The present study focused on the methylglyoxal (MG) detoxification mechanism in neuroblastoma cells. The involvement of nuclear factor erythroid 2-related factor 2 (Nrf2)/Kelch-like ECH-associated protein 1 (Keap1) pathway as a defense response against the formation of MG-modified proteins, which is well-known evidence of carbonyl stress, was also examined. We found that MG treatment resulted in accumulation of modified proteins bearing the structure of advanced glycation end products (AGEs) derived from MG in SH-SY5Y cells. This accumulation was suppressed by activation of the Nrf2 pathway prior to MG exposure via pre-treatment with an Nrf2 activator, carnosic acid and CDDO-Im, confirming the involvement of the Nrf2 pathway in MG detoxification. Although pre-treatment with the Nrf2 activator did not affect mRNA levels of GLO1, AKR1B1, and AKR7A2, the expressions of GCL and xCT mRNA, involved in GSH synthesis, were induced prior to increase in GSH levels. Furthermore, we demonstrated that a GSH synthesis inhibitor eliminated the MG detoxification effect derived from pretreatment with the Nrf2 activator. These results indicated that increase in GSH levels, induced by pre-treatment with carnosic acid, promoted the formation of the GLO1 substrate, hemithioacetal, thereby accelerating MG metabolism via the glyoxalase system and suppressing its toxicity. It was, therefore, determined that promotion of GSH synthesis via the Nrf2/Keap1pathway is important in the MG detoxification mechanism against neuronal MG-induced carbonyl stress, and Nrf2 activators contribute to reduction in the accumulation and toxic expression of carbonyl proteins.

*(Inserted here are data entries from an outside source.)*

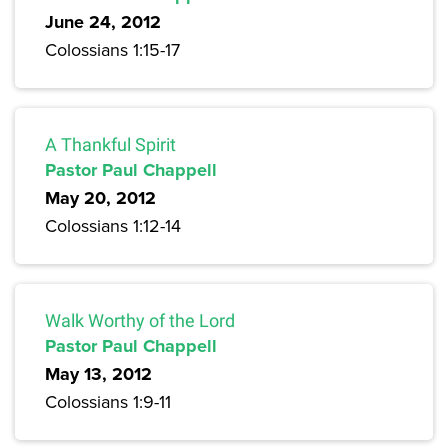
June 24, 2012
Colossians 1:15-17
A Thankful Spirit
Pastor Paul Chappell
May 20, 2012
Colossians 1:12-14
Walk Worthy of the Lord
Pastor Paul Chappell
May 13, 2012
Colossians 1:9-11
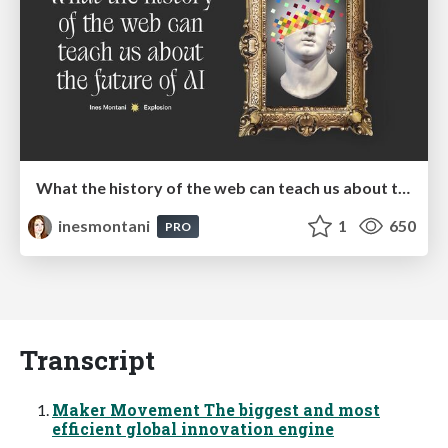
What the history of the web can teach us about the future of AI
inesmontani
1
650
PRO
Transcript
Maker Movement The biggest and most
efficient global innovation engine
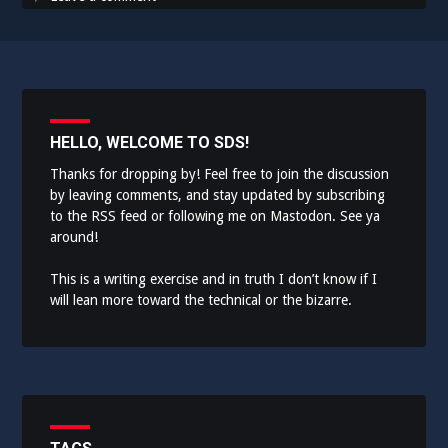
HELLO, WELCOME TO SDS!
Thanks for dropping by! Feel free to join the discussion
by leaving comments, and stay updated by subscribing
to the
RSS feed
or following me on
Mastodon
. See ya
around!
This is a writing exercise and in truth I don’t know if I
will lean more toward the technical or the bizarre.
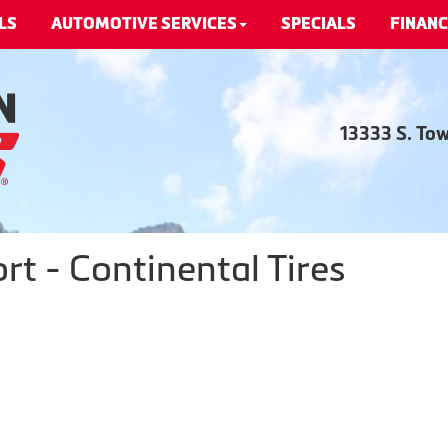
LS
AUTOMOTIVE SERVICES
SPECIALS
FINANC
13333 S. To
t - Continental Tires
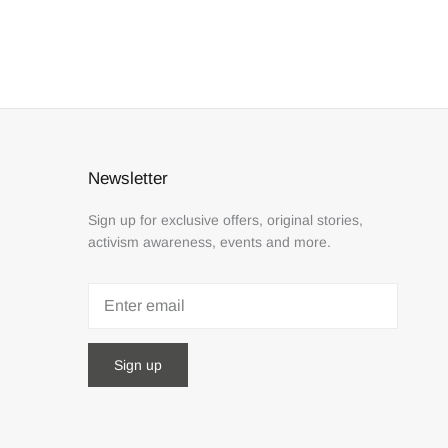
Newsletter
Sign up for exclusive offers, original stories,
activism awareness, events and more.
Sign up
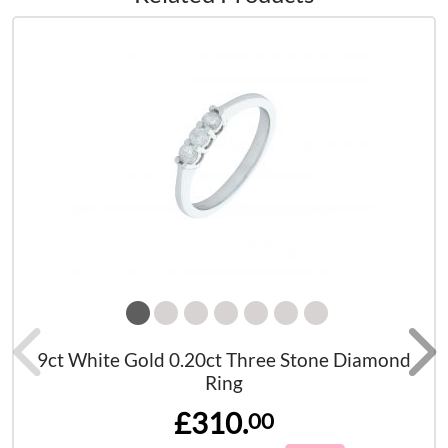
9ct White Gold 0.20ct Three Stone Diamond
Ring
£310.
00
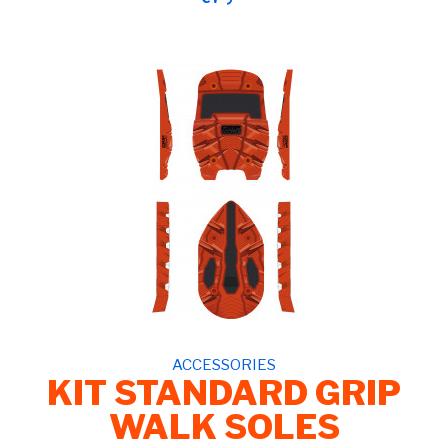
ACCESSORIES
KIT STANDARD GRIP
WALK SOLES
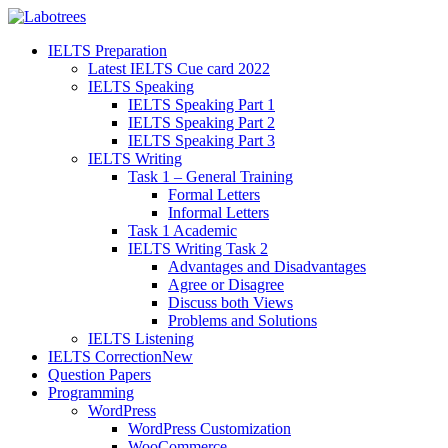
IELTS Preparation
Latest IELTS Cue card 2022
IELTS Speaking
IELTS Speaking Part 1
IELTS Speaking Part 2
IELTS Speaking Part 3
IELTS Writing
Task 1 – General Training
Formal Letters
Informal Letters
Task 1 Academic
IELTS Writing Task 2
Advantages and Disadvantages
Agree or Disagree
Discuss both Views
Problems and Solutions
IELTS Listening
IELTS Correction
New
Question Papers
Programming
WordPress
WordPress Customization
WooCommerce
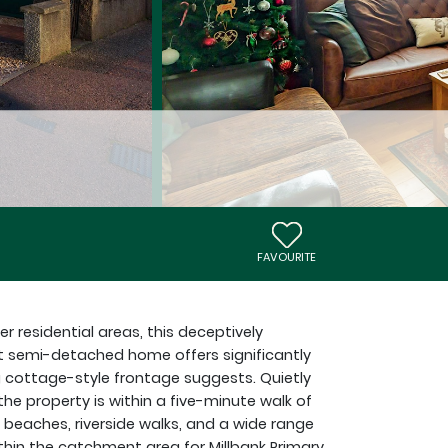
FAVOURITE
r residential areas, this deceptively
 semi-detached home offers significantly
ottage-style frontage suggests. Quietly
the property is within a five-minute walk of
l beaches, riverside walks, and a wide range
ithin the catchment area for Millbank Primary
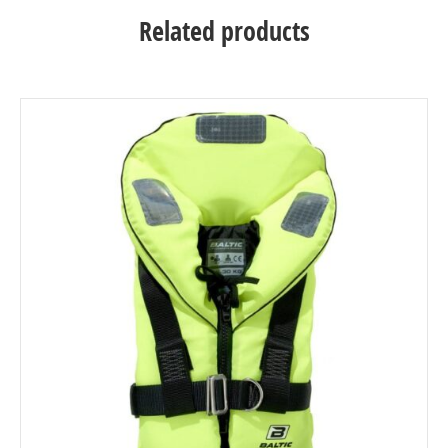
Related products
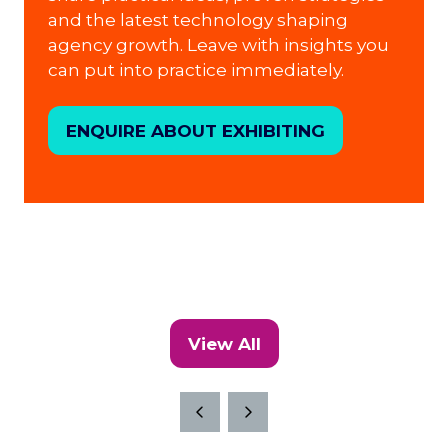
and the latest technology shaping
agency growth. Leave with insights you
can put into practice immediately.
ENQUIRE ABOUT EXHIBITING
(opens
in
a
new
tab)
View All
(opens
in
a
new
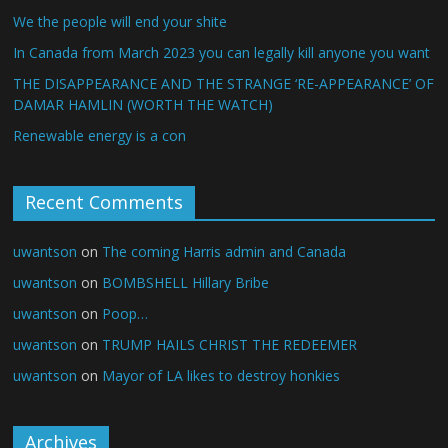
We the people will end your shite
In Canada from March 2023 you can legally kill anyone you want
THE DISAPPEARANCE AND THE STRANGE ‘RE-APPEARANCE’ OF
DAMAR HAMLIN (WORTH THE WATCH)
Renewable energy is a con
Recent Comments
uwantson
on
The coming Harris admin and Canada
uwantson
on
BOMBSHELL Hillary Bribe
uwantson
on
Poop…
uwantson
on
TRUMP HAILS CHRIST THE REDEEMER
uwantson
on
Mayor of LA likes to destroy honkies
Archives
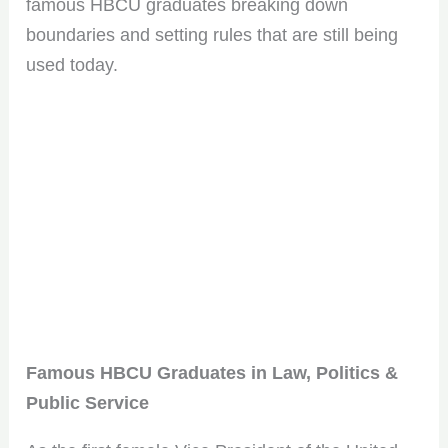
famous HBCU graduates breaking down
boundaries and setting rules that are still being
used today.
Famous HBCU Graduates in Law, Politics &
Public Service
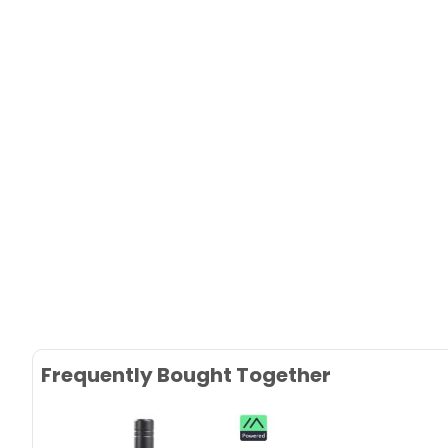
Frequently Bought Together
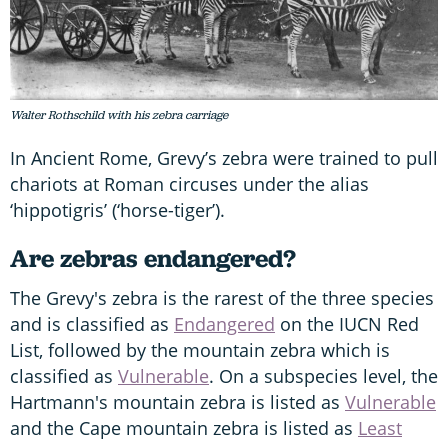
Walter Rothschild with his zebra carriage
In Ancient Rome, Grevy’s zebra were trained to pull
chariots at Roman circuses under the alias
‘hippotigris’ (‘horse-tiger’).
Are zebras endangered?
The Grevy's zebra is the rarest of the three species
and is classified as
Endangered
on the IUCN Red
List, followed by the mountain zebra which is
classified as
Vulnerable
. On a subspecies level, the
Hartmann's mountain zebra is listed as
Vulnerable
and the Cape mountain zebra is listed as
Least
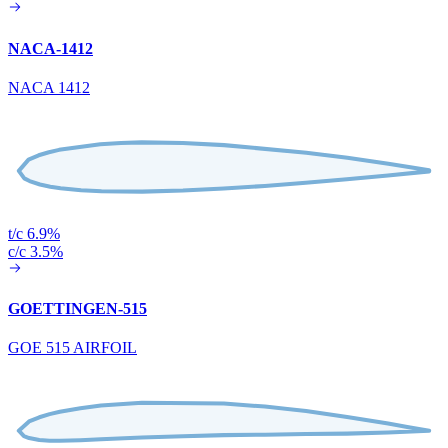
NACA-1412
NACA 1412
t/c 6.9%
c/c 3.5%
GOETTINGEN-515
GOE 515 AIRFOIL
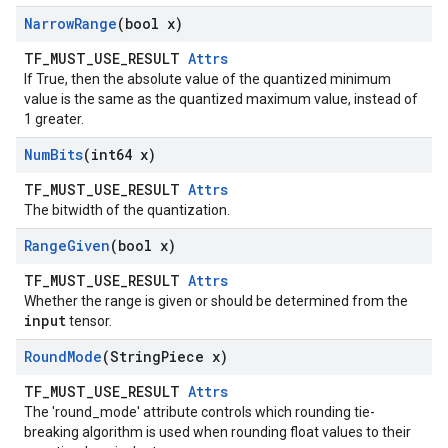
Narrow
Range
(bool x)
TF_MUST_USE_RESULT
Attrs
If True, then the absolute value of the quantized minimum
value is the same as the quantized maximum value, instead of
1 greater.
Num
Bits
(int64 x)
TF_MUST_USE_RESULT
Attrs
The bitwidth of the quantization.
Range
Given
(bool x)
TF_MUST_USE_RESULT
Attrs
Whether the range is given or should be determined from the
input
tensor.
Round
Mode
(String
Piece x)
TF_MUST_USE_RESULT
Attrs
The 'round_mode' attribute controls which rounding tie-
breaking algorithm is used when rounding float values to their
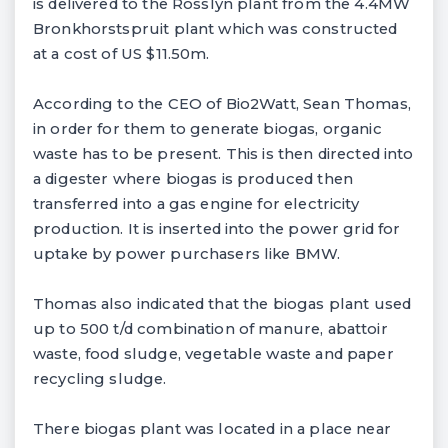
is delivered to the Rosslyn plant from the 4.4MW
Bronkhorstspruit plant which was constructed
at a cost of US $11.50m.
According to the CEO of Bio2Watt, Sean Thomas,
in order for them to generate biogas, organic
waste has to be present. This is then directed into
a digester where biogas is produced then
transferred into a gas engine for electricity
production. It is inserted into the power grid for
uptake by power purchasers like BMW.
Thomas also indicated that the biogas plant used
up to 500 t/d combination of manure, abattoir
waste, food sludge, vegetable waste and paper
recycling sludge.
There biogas plant was located in a place near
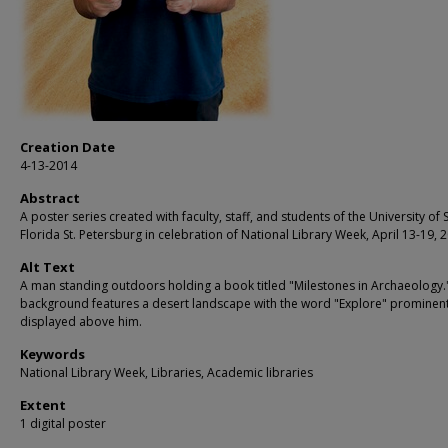
Creation Date
4-13-2014
Abstract
A poster series created with faculty, staff, and students of the University of 
Florida St. Petersburg in celebration of National Library Week, April 13-19, 
Alt Text
A man standing outdoors holding a book titled "Milestones in Archaeology.
background features a desert landscape with the word "Explore" prominent
displayed above him.
Keywords
National Library Week, Libraries, Academic libraries
Extent
1 digital poster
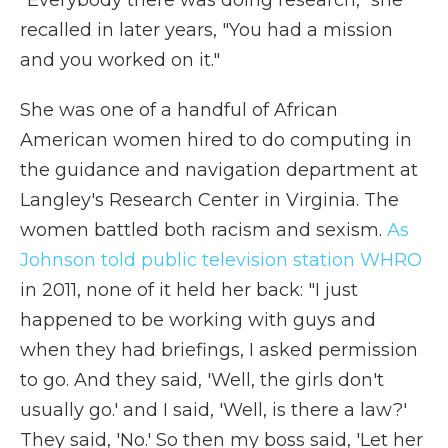
"Everybody there was doing research," she
recalled in later years, "You had a mission
and you worked on it."
She was one of a handful of African
American women hired to do computing in
the guidance and navigation department at
Langley's Research Center in Virginia. The
women battled both racism and sexism.
As
Johnson told public television station WHRO
in 2011, none of it held her back: "I just
happened to be working with guys and
when they had briefings, I asked permission
to go. And they said, 'Well, the girls don't
usually go.' and I said, 'Well, is there a law?'
They said, 'No.' So then my boss said, 'Let her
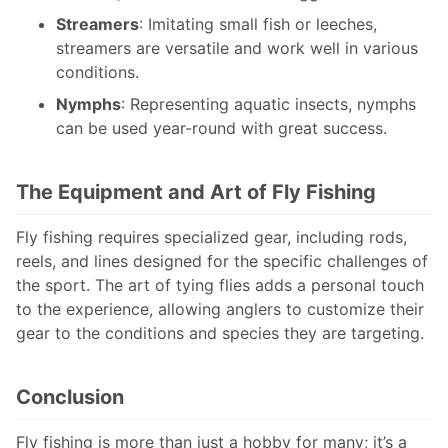
Streamers
: Imitating small fish or leeches,
streamers are versatile and work well in various
conditions.
Nymphs
: Representing aquatic insects, nymphs
can be used year-round with great success.
The Equipment and Art of Fly Fishing
Fly fishing requires specialized gear, including rods,
reels, and lines designed for the specific challenges of
the sport. The art of tying flies adds a personal touch
to the experience, allowing anglers to customize their
gear to the conditions and species they are targeting.
Conclusion
Fly fishing is more than just a hobby for many; it’s a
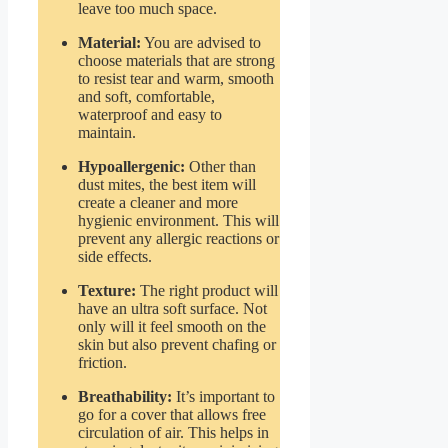
leave too much space.
Material:
You are advised to
choose materials that are strong
to resist tear and warm, smooth
and soft, comfortable,
waterproof and easy to
maintain.
Hypoallergenic:
Other than
dust mites, the best item will
create a cleaner and more
hygienic environment. This will
prevent any allergic reactions or
side effects.
Texture:
The right product will
have an ultra soft surface. Not
only will it feel smooth on the
skin but also prevent chafing or
friction.
Breathability:
It’s important to
go for a cover that allows free
circulation of air. This helps in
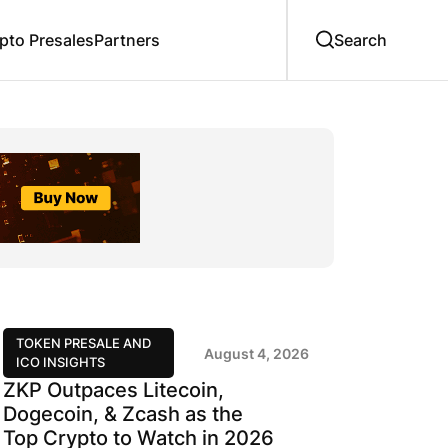
to Presales
Partners
TOKEN PRESALE AND
August 4, 2026
ICO INSIGHTS
ZKP Outpaces Litecoin,
Dogecoin, & Zcash as the
Top Crypto to Watch in 2026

本研究聚焦于神经母细胞瘤细胞中的甲基乙二醛(MG)解毒机制。还研究了核因子红细胞2相关因子2(Nrf2)/ Kelch样ECH相关蛋白1(Keap1)途径作为针对MG修饰蛋白形成的防御反应的参与情况,这是羰基应激的著名证据。我们发现,MG处理导致SH-SY5Y细胞中积累了具有源自MG的晚期糖基化终产物(AGEs)结构的修饰蛋白。通过用Nrf2激活剂肌醇六磷酸和CDDO-Im进行预处理,在MG暴露之前激活Nrf2途径可抑制这种积累,证实了Nrf2途径参与MG解毒。尽管用Nrf2激活剂进行预处理不影响GLO1、AKR1B1和AKR7A2的mRNA水平,但参与谷胱甘肽(GSH)合成的GCL和xCT mRNA的表达在GSH水平升高之前就被诱导了。此外,我们证明GSH合成抑制剂消除了源自Nrf2激活剂预处理的MG解毒作用。这些结果表明,肌醇六磷酸预处理诱导的GSH水平升高促进了GLO1底物半硫代缩醛的形成,从而通过乙二醛酶系统加速MG代谢并抑制其毒性。因此,确定通过Nrf2 / Keap1途径促进GSH合成在针对神经元MG诱导的羰基应激的MG解毒机制中很重要,并且Nrf2激活剂有助于减少羰基蛋白的积累和毒性表达。